## RECORDS SHOWN:

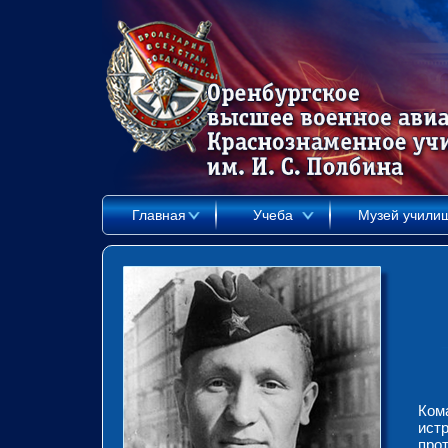
Главная
Учеба
Музей учили
Ком
ист
про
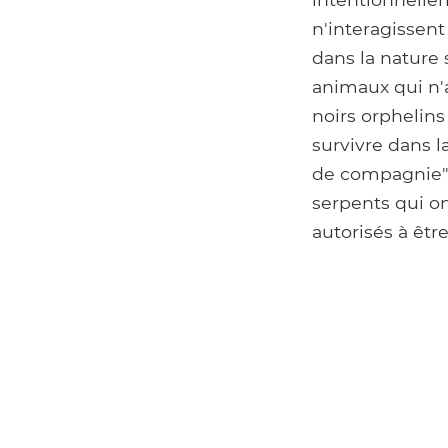
n'interagissent
dans la nature 
animaux qui n'
noirs orphelin
survivre dans l
de compagnie", 
serpents qui on
autorisés à être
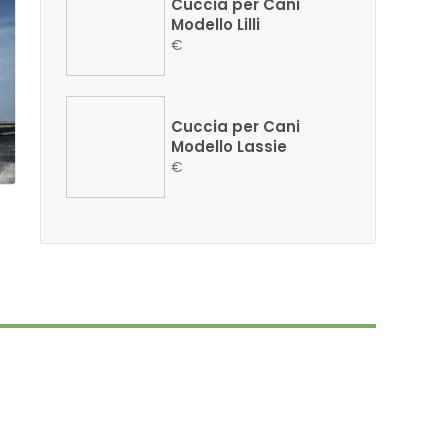
Cuccia per Cani
Modello Lilli
€
Cuccia per Cani
Modello Lassie
€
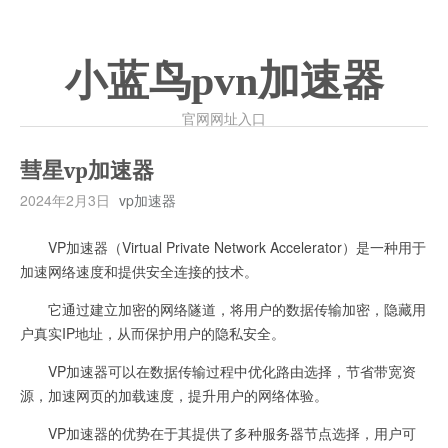
小蓝鸟pvn加速器
官网网址入口
彗星vp加速器
2024年2月3日
vp加速器
VP加速器（Virtual Private Network Accelerator）是一种用于
加速网络速度和提供安全连接的技术。
它通过建立加密的网络隧道，将用户的数据传输加密，隐藏用
户真实IP地址，从而保护用户的隐私安全。
VP加速器可以在数据传输过程中优化路由选择，节省带宽资
源，加速网页的加载速度，提升用户的网络体验。
VP加速器的优势在于其提供了多种服务器节点选择，用户可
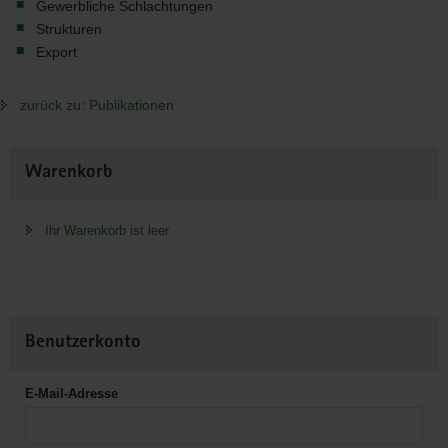
Gewerbliche Schlachtungen
Strukturen
Export
zurück zu: Publikationen
Weitere
Warenkorb
Information
Ihr Warenkorb ist leer
Benutzerkonto
E-Mail-Adresse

## DIRECTIONS:
Can you pull out every line of text read from the pages in the material above and reproduce each one word for word, leaving the pictures out of your answer?

## OUTPUT OF THE EXERCISE:
Главная
Учеба
Музей учили
Ком
ист
про
n'interagissent
dans la nature 
animaux qui n'
noirs orphelin
survivre dans l
de compagnie", 
serpents qui on
autorisés à être
Cuccia per Cani
Modello Lilli
€
Cuccia per Cani
Modello Lassie
€
小蓝鸟pvn加速器
官网网址入口
彗星vp加速器
2024年2月3日
vp加速器
VP加速器（Virtual Private Network Accelerator）是一种用于
加速网络速度和提供安全连接的技术。
它通过建立加密的网络隧道，将用户的数据传输加密，隐藏用
户真实IP地址，从而保护用户的隐私安全。
VP加速器可以在数据传输过程中优化路由选择，节省带宽资
源，加速网页的加载速度，提升用户的网络体验。
VP加速器的优势在于其提供了多种服务器节点选择，用户可
Gewerbliche Schlachtungen
Strukturen
Export
zurück zu: Publikationen
Weitere
Warenkorb
Information
Ihr Warenkorb ist leer
Benutzerkonto
E-Mail-Adresse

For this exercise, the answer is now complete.